__DOCUMENT SEGMENT__:
►
- Artwork of Samantha Parkington as illustrated by Dan Andreasen.
- First appearance: Meet Samantha (1986)
- Created by: American Girl, Susan S. Adler, Valerie Tripp
- Portrayed by: AnnaSophia Robb

In-universe information
- Full name: Samantha Mary Parkington
- Nickname: Sam
- Family: Mr. Parkington (father) Lydia Parkington (mother) Cornelia Edwards (maternal aunt/adoptive mother) Gardner Edwards (maternal uncle/adoptive father) Nellie O'Malley (adoptive younger sister) Bridget O'Malley (adoptive younger sister) Jenny O'Malley (adoptive younger sister) William Samuel Edwards (adoptive younger brother) Raquel Reyes (great-great granddaughter)
◄
__WORK REQUIRED__: In the character profile, who portrayed Samantha Parkington? The listing that comes next is from a different source and has no connection to the character profile.

__PROVIDED DATA__:
►
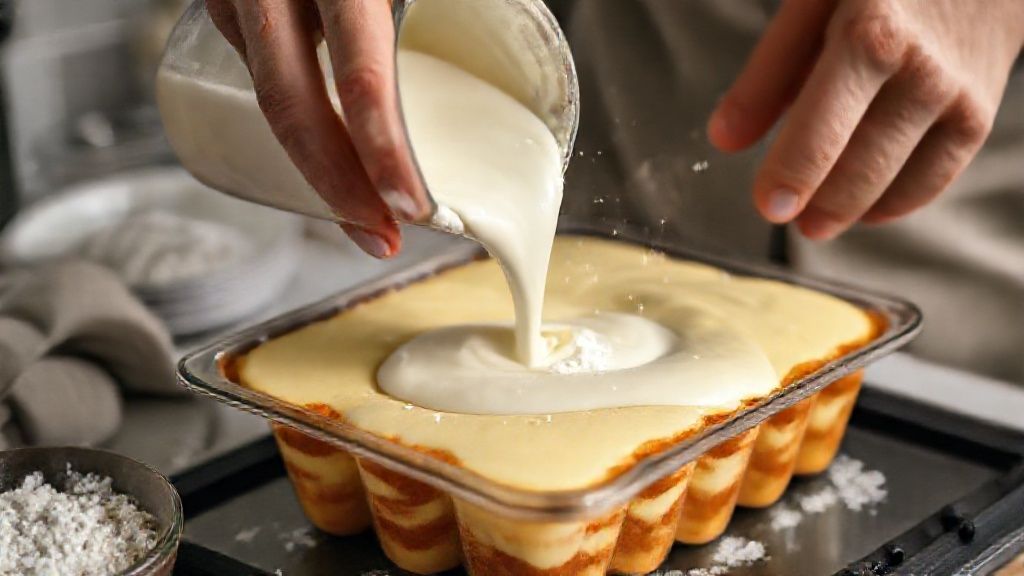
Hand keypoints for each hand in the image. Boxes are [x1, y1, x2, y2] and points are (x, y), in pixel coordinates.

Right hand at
◄
__EXERCISE RESULT__: AnnaSophia Robb